===== Selected text =====

Getting started

Inputs

Rosella can be run multiple different ways in order to make using it as easy as possible.

Option 1: Precomputed coverage values

The most likely situation is that you are running rosella in conjunction with other binning algorithms, like metabat2. If so, then you likely already have coverage values precomputed using coverm contig using -m metabat.

To perform mag recovery:

rosella recover -r scaffolds.fasta --coverage-values coverm.cov -o rosella_bin/ -t 24

Option 2: Use rosella to get coverage values

If you have yet to run CoverM then rosella can generate the coverage values for you! This is especially useful if you have both long and short reads as they can be passed to rosella in tandem. Don't be afraid to pass multiple samples at once to rosella either, it can handle it and keep everything in order.

===== Provided material =====

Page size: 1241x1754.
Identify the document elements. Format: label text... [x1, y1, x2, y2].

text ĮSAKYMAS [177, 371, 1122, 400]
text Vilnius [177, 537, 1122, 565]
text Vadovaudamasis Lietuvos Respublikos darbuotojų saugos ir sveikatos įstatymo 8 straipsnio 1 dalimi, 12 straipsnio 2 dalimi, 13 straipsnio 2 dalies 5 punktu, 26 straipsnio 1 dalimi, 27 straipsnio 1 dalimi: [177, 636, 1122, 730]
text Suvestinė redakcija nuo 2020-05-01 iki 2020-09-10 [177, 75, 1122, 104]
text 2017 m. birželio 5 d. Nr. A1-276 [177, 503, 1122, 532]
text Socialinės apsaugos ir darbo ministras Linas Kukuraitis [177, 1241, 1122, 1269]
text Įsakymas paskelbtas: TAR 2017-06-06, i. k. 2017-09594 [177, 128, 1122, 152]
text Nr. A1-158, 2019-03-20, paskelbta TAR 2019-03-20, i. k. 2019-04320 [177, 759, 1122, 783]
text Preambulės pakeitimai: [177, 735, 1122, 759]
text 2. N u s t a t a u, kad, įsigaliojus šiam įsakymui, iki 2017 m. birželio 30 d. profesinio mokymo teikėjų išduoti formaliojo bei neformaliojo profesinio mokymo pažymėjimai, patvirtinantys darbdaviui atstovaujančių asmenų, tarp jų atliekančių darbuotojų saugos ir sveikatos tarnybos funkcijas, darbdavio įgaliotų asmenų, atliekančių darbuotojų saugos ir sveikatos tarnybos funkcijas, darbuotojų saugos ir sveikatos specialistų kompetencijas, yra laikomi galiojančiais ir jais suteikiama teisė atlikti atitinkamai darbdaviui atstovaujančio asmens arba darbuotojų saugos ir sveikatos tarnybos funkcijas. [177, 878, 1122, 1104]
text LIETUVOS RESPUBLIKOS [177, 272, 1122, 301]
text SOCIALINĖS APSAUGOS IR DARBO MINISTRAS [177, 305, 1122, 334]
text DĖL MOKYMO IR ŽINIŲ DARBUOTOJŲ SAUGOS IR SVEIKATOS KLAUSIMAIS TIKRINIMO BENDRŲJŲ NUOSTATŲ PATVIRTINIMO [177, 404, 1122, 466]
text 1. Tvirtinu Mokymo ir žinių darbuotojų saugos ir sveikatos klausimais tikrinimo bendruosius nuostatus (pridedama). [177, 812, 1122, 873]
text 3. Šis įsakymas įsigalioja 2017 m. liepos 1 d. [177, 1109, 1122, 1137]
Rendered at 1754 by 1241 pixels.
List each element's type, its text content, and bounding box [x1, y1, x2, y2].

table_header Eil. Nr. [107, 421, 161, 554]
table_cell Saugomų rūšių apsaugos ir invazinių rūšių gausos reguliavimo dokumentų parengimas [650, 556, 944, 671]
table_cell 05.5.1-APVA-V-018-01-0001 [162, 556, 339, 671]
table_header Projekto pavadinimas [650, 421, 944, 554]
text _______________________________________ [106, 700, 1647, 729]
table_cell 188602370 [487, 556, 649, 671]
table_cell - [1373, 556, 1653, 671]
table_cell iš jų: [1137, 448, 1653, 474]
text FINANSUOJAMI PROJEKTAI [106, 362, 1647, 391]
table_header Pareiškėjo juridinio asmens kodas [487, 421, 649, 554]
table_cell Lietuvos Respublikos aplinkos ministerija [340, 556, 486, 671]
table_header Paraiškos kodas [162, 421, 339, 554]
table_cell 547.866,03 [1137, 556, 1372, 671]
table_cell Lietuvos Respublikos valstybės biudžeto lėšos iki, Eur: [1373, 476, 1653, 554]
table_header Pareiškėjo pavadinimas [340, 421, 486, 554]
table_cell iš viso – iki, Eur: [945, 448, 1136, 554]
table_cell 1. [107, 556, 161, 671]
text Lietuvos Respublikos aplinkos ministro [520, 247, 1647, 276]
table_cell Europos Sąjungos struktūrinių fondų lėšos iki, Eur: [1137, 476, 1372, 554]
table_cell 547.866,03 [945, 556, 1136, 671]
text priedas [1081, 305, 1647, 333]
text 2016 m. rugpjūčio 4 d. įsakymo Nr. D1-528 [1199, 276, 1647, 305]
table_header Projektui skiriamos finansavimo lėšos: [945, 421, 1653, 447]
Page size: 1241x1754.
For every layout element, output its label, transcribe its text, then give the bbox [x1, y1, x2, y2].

=====

- **What you need to do**
Write out the Rosella getting-started text in full, word for word. The listing has no connection to the Rosella getting-started text.

- **Answer to this exercise**
Getting started

Inputs

Rosella can be run multiple different ways in order to make using it as easy as possible.

Option 1: Precomputed coverage values

The most likely situation is that you are running rosella in conjunction with other binning algorithms, like metabat2. If so, then you likely already have coverage values precomputed using coverm contig using -m metabat.

To perform mag recovery:

rosella recover -r scaffolds.fasta --coverage-values coverm.cov -o rosella_bin/ -t 24

Option 2: Use rosella to get coverage values

If you have yet to run CoverM then rosella can generate the coverage values for you! This is especially useful if you have both long and short reads as they can be passed to rosella in tandem. Don't be afraid to pass multiple samples at once to rosella either, it can handle it and keep everything in order.